- _ABOUT THIS TASK_: In the records below, render the lines from the line containing "Latin này đang điều chỉnh mối quan hệ với Bắc" through the line containing "126 Ansichten" as a numbered list, skipping any blank lines. Leave the pictures out of your answer.

- _PROVIDED RECORDS_:

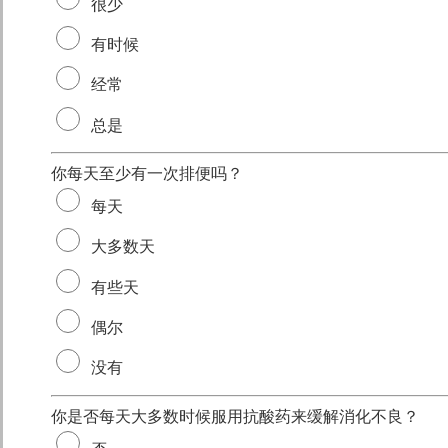
很少
有时候
经常
总是
你每天至少有一次排便吗？
每天
大多数天
有些天
偶尔
没有
你是否每天大多数时候服用抗酸药来缓解消化不良？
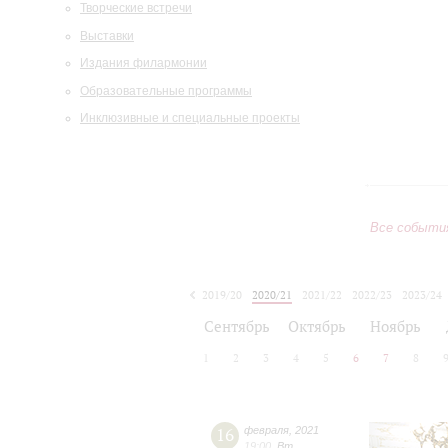
Творческие встречи
Выставки
Издания филармонии
Образовательные программы
Инклюзивные и специальные проекты
Все событи
2019/20
2020/21
2021/22
2022/23
2023/24
2024/25
2025/26
2026/27
Сентябрь
Октябрь
Ноябрь
1
2
3
4
5
6
7
8
16
февраля
,
2021
19:00
,
Вт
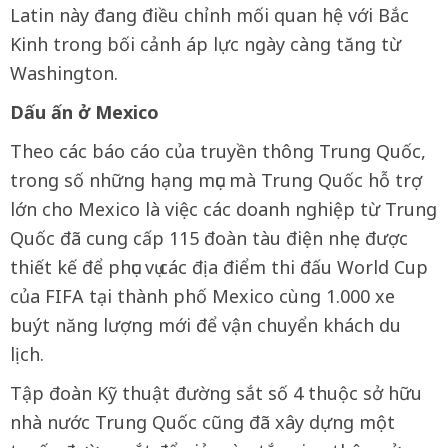
Latin này đang điều chỉnh mối quan hệ với Bắc
Kinh trong bối cảnh áp lực ngày càng tăng từ
Washington.
Dấu ấn ở Mexico
Theo các báo cáo của truyền thông Trung Quốc,
trong số những hạng mục mà Trung Quốc hỗ trợ
lớn cho Mexico là việc các doanh nghiệp từ Trung
Quốc đã cung cấp 115 đoàn tàu điện nhẹ được
thiết kế để phục vụ các địa điểm thi đấu World Cup
của FIFA tại thành phố Mexico cùng 1.000 xe
buýt năng lượng mới để vận chuyển khách du
lịch.
Tập đoàn Kỹ thuật đường sắt số 4 thuộc sở hữu
nhà nước Trung Quốc cũng đã xây dựng một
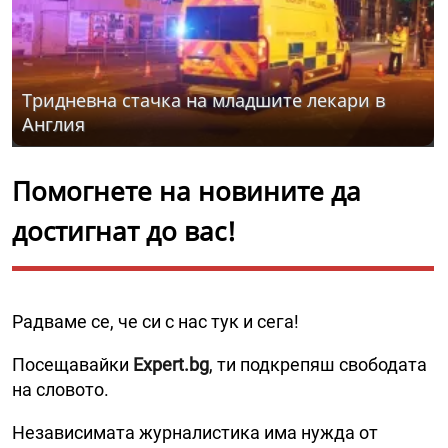
Тридневна стачка на младшите лекари в
Англия
Помогнете на новините да
достигнат до вас!
Радваме се, че си с нас тук и сега!
Посещавайки
Expert.bg
, ти подкрепяш свободата
на словото.
Независимата журналистика има нужда от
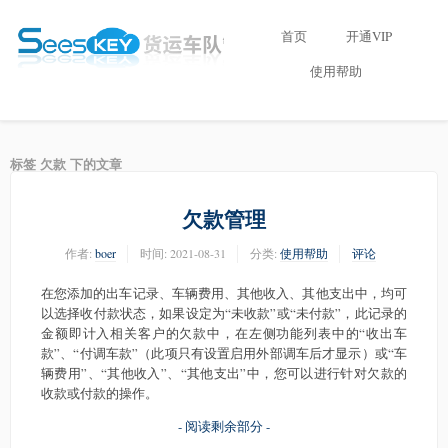
首页
开通VIP
使用帮助
标签 欠款 下的文章
欠款管理
作者:
boer
时间:
2021-08-31
分类:
使用帮助
评论
在您添加的出车记录、车辆费用、其他收入、其他支出中，均可
以选择收付款状态，如果设定为“未收款”或“未付款”，此记录的
金额即计入相关客户的欠款中，在左侧功能列表中的“收出车
款”、“付调车款”（此项只有设置启用外部调车后才显示）或“车
辆费用”、“其他收入”、“其他支出”中，您可以进行针对欠款的
收款或付款的操作。
- 阅读剩余部分 -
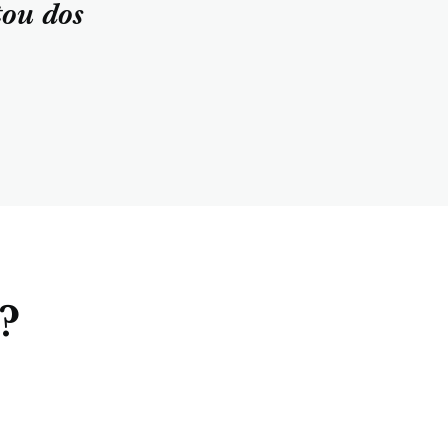
tou dos
?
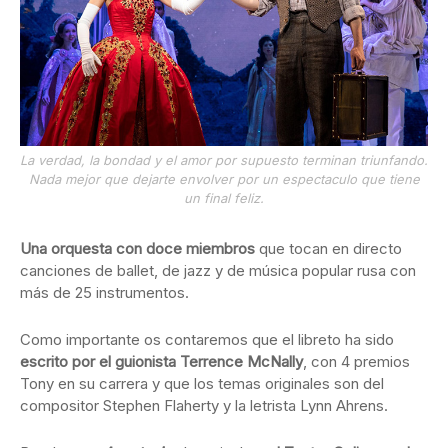
La verdad, la bondad y el amor por supuesto terminan triunfando.
Nada mejor que dejarte envolver por un espectaculo que tiene
un final feliz.
Una orquesta con doce miembros
que tocan en directo
canciones de ballet, de jazz y de música popular rusa con
más de 25 instrumentos.
Como importante os contaremos que el libreto ha sido
escrito por el guionista Terrence McNally
, con 4 premios
Tony en su carrera y que los temas originales son del
compositor Stephen Flaherty y la letrista Lynn Ahrens.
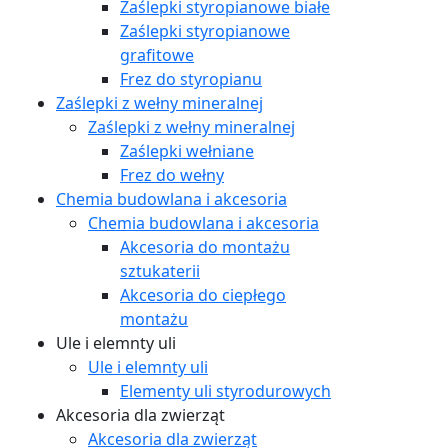
Zaślepki styropianowe białe
Zaślepki styropianowe
grafitowe
Frez do styropianu
Zaślepki z wełny mineralnej
Zaślepki z wełny mineralnej
Zaślepki wełniane
Frez do wełny
Chemia budowlana i akcesoria
Chemia budowlana i akcesoria
Akcesoria do montażu
sztukaterii
Akcesoria do ciepłego
montażu
Ule i elemnty uli
Ule i elemnty uli
Elementy uli styrodurowych
Akcesoria dla zwierząt
Akcesoria dla zwierząt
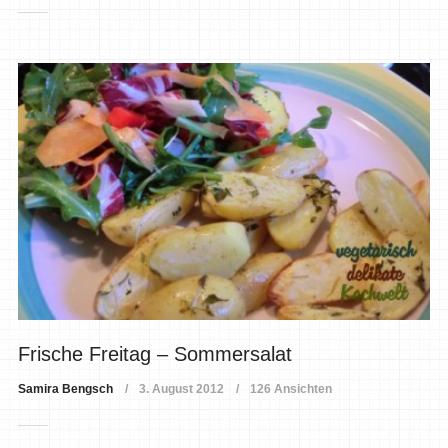
Frische Freitag – Sommersalat
Samira Bengsch
3. August 2012
126 Ansichten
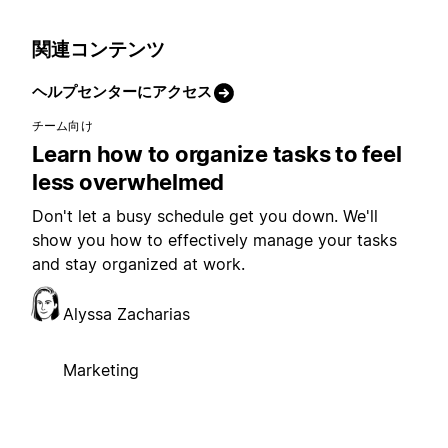
関連コンテンツ
ヘルプセンターにアクセス
チーム向け
Learn how to organize tasks to feel
less overwhelmed
Don't let a busy schedule get you down. We'll
show you how to effectively manage your tasks
and stay organized at work.
Alyssa Zacharias
Marketing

- _EXERCISE SOLUTION_:
1. Latin này đang điều chỉnh mối quan hệ với Bắc
2. Kinh trong bối cảnh áp lực ngày càng tăng từ
3. Washington.
4. Dấu ấn ở Mexico
5. Theo các báo cáo của truyền thông Trung Quốc,
6. trong số những hạng mục mà Trung Quốc hỗ trợ
7. lớn cho Mexico là việc các doanh nghiệp từ Trung
8. Quốc đã cung cấp 115 đoàn tàu điện nhẹ được
9. thiết kế để phục vụ các địa điểm thi đấu World Cup
10. của FIFA tại thành phố Mexico cùng 1.000 xe
11. buýt năng lượng mới để vận chuyển khách du
12. lịch.
13. Tập đoàn Kỹ thuật đường sắt số 4 thuộc sở hữu
14. nhà nước Trung Quốc cũng đã xây dựng một
15. Тридневна стачка на младшите лекари в
16. Англия
17. Помогнете на новините да
18. достигнат до вас!
19. Радваме се, че си с нас тук и сега!
20. Посещавайки
21. Expert.bg
22. , ти подкрепяш свободата
23. на словото.
24. Независимата журналистика има нужда от
25. 首页
26. 开通VIP
27. 使用帮助
28. 标签 欠款 下的文章
29. 欠款管理
30. 作者:
31. boer
32. 时间:
33. 2021-08-31
34. 分类:
35. 使用帮助
36. 评论
37. 在您添加的出车记录、车辆费用、其他收入、其他支出中，均可
38. 以选择收付款状态，如果设定为“未收款”或“未付款”，此记录的
39. 金额即计入相关客户的欠款中，在左侧功能列表中的“收出车
40. 款”、“付调车款”（此项只有设置启用外部调车后才显示）或“车
41. 辆费用”、“其他收入”、“其他支出”中，您可以进行针对欠款的
42. 收款或付款的操作。
43. - 阅读剩余部分 -
44. tou dos
45. ?
46. La verdad, la bondad y el amor por supuesto terminan triunfando.
47. Nada mejor que dejarte envolver por un espectaculo que tiene
48. un final feliz.
49. Una orquesta con doce miembros
50. que tocan en directo
51. canciones de ballet, de jazz y de música popular rusa con
52. más de 25 instrumentos.
53. Como importante os contaremos que el libreto ha sido
54. escrito por el guionista Terrence McNally
55. , con 4 premios
56. Tony en su carrera y que los temas originales son del
57. compositor Stephen Flaherty y la letrista Lynn Ahrens.
58. Zaślepki styropianowe białe
59. Zaślepki styropianowe
60. grafitowe
61. Frez do styropianu
62. Zaślepki z wełny mineralnej
63. Zaślepki z wełny mineralnej
64. Zaślepki wełniane
65. Frez do wełny
66. Chemia budowlana i akcesoria
67. Chemia budowlana i akcesoria
68. Akcesoria do montażu
69. sztukaterii
70. Akcesoria do ciepłego
71. montażu
72. Ule i elemnty uli
73. Ule i elemnty uli
74. Elementy uli styrodurowych
75. Akcesoria dla zwierząt
76. Akcesoria dla zwierząt
77. Frische Freitag – Sommersalat
78. Samira Bengsch
79. 3. August 2012
80. 126 Ansichten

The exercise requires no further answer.